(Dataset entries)
Segment Open

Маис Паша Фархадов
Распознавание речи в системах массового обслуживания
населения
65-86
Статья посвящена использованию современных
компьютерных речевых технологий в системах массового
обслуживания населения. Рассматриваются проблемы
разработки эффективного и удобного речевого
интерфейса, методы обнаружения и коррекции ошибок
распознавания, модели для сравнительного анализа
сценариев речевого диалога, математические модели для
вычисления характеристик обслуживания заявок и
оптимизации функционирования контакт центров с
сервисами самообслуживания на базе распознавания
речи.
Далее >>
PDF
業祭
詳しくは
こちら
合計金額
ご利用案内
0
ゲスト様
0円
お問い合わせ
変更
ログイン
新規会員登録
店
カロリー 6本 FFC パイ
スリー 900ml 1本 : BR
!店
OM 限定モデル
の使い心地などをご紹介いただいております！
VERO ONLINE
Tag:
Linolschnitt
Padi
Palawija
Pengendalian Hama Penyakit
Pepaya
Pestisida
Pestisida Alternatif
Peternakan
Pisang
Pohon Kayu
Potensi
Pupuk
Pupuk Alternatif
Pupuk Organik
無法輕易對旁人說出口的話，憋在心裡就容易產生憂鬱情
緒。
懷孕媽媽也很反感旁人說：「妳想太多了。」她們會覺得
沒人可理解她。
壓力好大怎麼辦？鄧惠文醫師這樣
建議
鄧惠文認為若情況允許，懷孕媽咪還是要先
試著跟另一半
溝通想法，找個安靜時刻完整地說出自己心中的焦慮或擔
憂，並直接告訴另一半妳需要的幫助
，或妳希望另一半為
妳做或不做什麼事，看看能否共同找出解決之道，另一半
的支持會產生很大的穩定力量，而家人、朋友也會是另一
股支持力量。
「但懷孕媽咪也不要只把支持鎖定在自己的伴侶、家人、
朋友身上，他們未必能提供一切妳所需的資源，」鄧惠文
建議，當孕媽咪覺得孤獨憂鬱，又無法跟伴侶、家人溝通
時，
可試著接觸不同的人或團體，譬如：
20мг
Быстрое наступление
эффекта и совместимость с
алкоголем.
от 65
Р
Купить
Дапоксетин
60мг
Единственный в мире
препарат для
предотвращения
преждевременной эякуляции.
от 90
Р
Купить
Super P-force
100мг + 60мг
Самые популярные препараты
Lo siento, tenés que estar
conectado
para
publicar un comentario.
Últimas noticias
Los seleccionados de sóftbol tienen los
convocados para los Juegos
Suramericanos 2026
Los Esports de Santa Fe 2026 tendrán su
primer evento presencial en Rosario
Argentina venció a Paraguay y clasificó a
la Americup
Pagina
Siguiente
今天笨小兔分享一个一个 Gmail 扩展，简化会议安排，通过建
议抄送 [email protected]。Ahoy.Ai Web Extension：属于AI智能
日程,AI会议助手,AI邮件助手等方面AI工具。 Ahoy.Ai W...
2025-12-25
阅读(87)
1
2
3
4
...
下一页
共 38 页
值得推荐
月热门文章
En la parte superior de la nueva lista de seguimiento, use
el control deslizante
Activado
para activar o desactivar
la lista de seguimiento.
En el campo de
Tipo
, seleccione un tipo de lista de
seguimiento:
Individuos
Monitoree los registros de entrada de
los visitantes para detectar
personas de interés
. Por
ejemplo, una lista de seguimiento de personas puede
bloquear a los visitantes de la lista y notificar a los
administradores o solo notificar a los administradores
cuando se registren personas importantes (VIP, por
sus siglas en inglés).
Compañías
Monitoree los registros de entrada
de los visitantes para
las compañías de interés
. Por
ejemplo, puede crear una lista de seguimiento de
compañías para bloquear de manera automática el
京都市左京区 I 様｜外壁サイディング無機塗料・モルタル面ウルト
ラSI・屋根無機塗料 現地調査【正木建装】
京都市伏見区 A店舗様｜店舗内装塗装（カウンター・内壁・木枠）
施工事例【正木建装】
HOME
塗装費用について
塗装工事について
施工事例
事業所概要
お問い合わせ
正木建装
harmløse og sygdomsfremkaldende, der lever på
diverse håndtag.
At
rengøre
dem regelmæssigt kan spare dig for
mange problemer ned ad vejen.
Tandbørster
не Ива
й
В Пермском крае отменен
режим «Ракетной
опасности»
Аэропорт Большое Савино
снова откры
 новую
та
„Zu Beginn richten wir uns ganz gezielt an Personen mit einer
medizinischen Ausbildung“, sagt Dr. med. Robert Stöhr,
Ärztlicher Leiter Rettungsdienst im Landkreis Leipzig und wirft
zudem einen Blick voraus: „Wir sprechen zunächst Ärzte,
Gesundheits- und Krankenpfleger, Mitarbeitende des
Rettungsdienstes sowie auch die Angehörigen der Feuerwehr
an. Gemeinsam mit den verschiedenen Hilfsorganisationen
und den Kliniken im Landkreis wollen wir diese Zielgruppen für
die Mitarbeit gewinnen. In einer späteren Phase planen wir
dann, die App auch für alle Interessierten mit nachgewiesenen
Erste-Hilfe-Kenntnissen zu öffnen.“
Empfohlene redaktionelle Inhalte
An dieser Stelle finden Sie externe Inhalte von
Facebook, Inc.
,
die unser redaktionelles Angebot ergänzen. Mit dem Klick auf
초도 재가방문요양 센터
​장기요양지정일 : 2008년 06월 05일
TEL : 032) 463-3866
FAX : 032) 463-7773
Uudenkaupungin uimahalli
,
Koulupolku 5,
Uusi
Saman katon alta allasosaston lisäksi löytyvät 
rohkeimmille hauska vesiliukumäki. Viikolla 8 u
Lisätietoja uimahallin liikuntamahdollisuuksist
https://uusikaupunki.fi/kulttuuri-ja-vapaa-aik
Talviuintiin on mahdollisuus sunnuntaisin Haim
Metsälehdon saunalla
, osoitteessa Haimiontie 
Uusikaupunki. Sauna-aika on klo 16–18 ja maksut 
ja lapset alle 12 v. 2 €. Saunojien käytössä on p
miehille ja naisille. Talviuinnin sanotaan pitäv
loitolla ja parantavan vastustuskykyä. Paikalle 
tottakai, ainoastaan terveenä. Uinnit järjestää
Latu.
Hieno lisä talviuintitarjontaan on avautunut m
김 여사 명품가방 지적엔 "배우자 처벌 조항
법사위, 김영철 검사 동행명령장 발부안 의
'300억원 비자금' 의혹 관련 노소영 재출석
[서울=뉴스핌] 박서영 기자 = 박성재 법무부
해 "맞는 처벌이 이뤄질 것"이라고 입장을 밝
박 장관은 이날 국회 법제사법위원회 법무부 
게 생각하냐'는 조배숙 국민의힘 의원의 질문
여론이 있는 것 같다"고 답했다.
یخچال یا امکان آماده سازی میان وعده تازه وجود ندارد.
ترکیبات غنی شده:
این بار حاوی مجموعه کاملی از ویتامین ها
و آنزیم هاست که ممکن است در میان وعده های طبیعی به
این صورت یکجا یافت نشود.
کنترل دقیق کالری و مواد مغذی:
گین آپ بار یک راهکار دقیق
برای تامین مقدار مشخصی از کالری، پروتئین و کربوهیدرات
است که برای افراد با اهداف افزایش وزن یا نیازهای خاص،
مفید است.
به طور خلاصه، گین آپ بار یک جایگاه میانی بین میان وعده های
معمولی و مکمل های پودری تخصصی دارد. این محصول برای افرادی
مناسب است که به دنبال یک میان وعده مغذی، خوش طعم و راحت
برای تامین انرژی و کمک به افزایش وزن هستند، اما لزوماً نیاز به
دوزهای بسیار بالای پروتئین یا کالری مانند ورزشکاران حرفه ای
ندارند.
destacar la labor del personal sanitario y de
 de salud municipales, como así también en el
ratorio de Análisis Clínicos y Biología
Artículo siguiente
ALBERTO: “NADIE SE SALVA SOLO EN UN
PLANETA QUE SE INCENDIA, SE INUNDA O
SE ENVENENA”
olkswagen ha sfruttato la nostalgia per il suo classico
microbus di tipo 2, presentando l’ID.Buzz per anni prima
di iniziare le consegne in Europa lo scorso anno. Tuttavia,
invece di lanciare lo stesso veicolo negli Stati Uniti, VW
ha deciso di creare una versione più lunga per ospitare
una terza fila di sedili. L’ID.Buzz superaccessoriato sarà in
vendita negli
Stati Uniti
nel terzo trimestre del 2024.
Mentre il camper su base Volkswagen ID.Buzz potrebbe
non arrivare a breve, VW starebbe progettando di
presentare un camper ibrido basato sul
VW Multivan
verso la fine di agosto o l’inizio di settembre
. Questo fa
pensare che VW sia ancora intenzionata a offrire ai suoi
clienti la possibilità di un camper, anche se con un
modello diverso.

Segment Closed

• [WORK ITEM]:
Go through the entries and copy every line with "Buzz".

• [EXPECTED ANSWER]:
microbus di tipo 2, presentando l’ID.Buzz per anni prima
una terza fila di sedili. L’ID.Buzz superaccessoriato sarà in
Mentre il camper su base Volkswagen ID.Buzz potrebbe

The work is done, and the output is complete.